◆ Items from a data source ◆
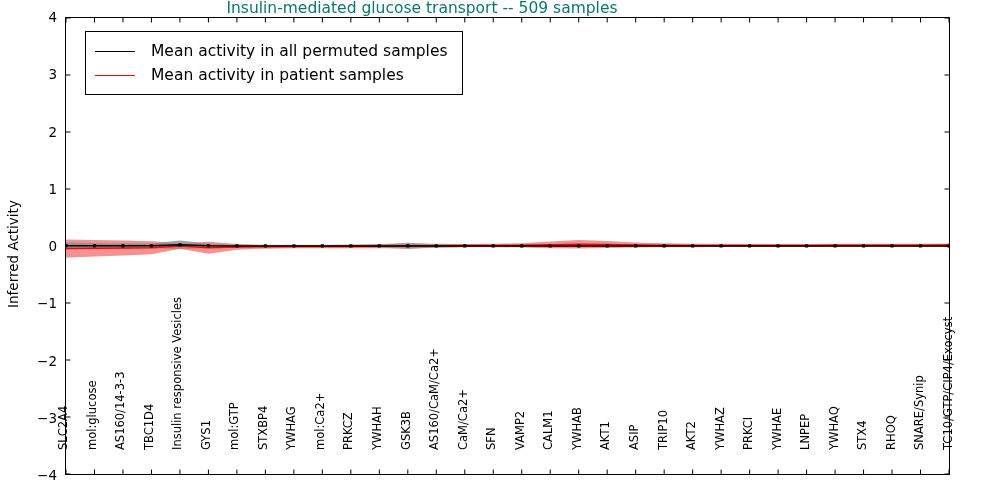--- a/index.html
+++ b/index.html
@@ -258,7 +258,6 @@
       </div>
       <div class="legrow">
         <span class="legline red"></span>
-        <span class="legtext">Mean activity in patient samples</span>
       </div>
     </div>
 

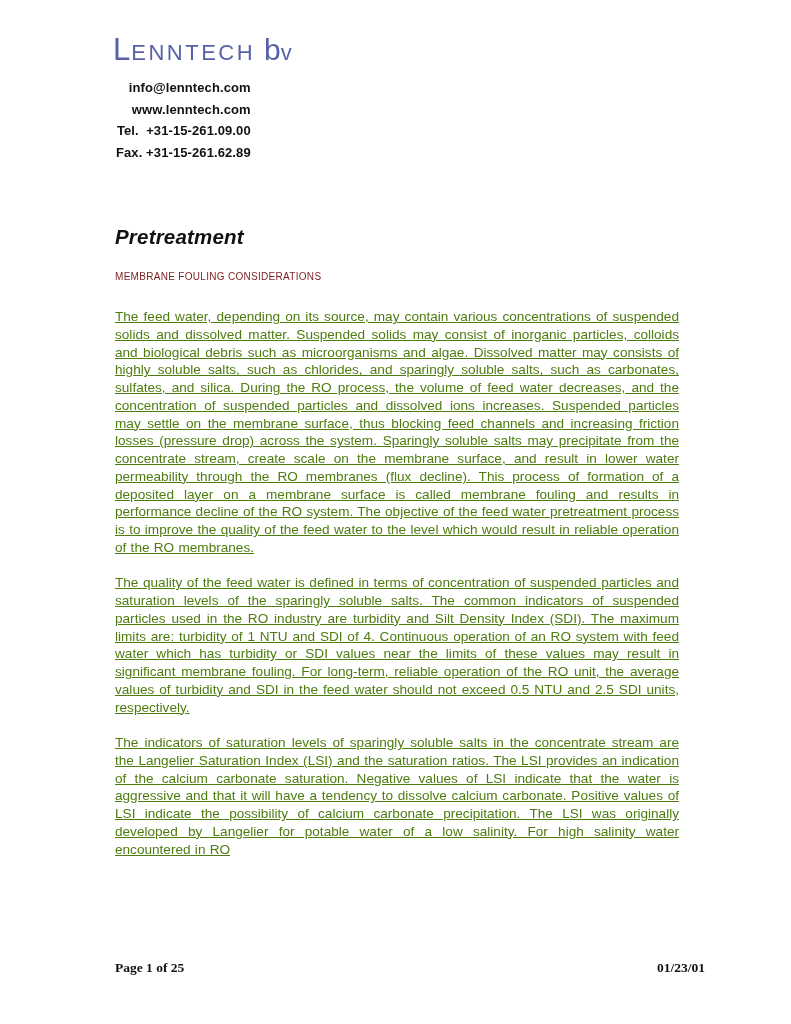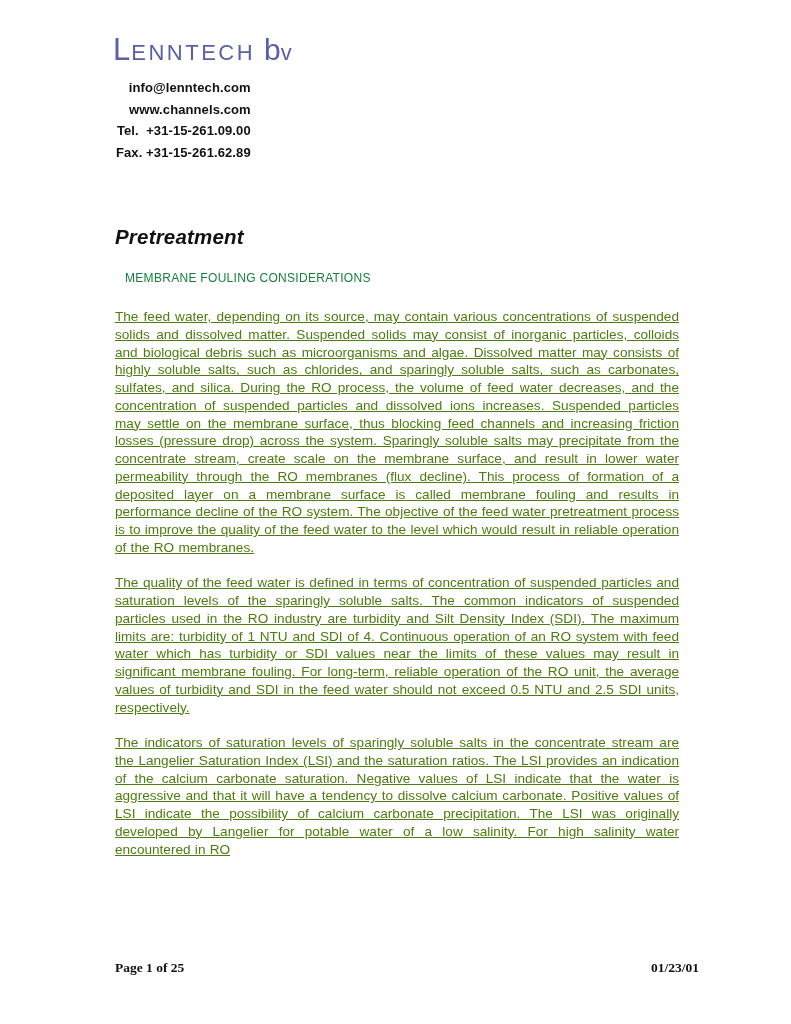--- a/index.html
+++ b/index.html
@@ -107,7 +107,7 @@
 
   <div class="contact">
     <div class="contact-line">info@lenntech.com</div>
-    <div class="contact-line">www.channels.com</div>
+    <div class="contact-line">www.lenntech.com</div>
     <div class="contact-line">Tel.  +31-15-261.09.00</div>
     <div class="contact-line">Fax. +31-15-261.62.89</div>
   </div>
* * *
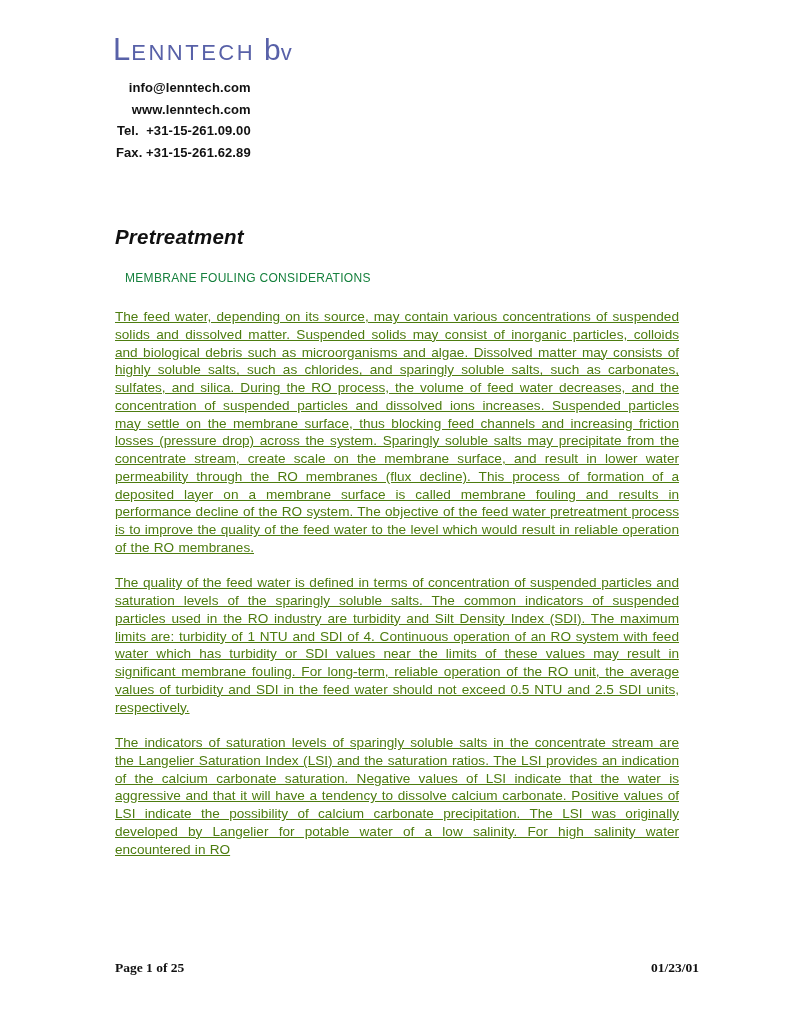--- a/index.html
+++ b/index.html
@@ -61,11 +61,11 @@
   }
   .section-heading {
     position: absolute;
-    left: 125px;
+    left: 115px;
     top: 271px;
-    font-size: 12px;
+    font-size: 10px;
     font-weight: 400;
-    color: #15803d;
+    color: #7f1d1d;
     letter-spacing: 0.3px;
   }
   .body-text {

◆ TASK ITEM ◆
Line count for the string "span": state how many lines in the data contain it, and output nothing else.

◆ EXERCISE RESULT ◆
2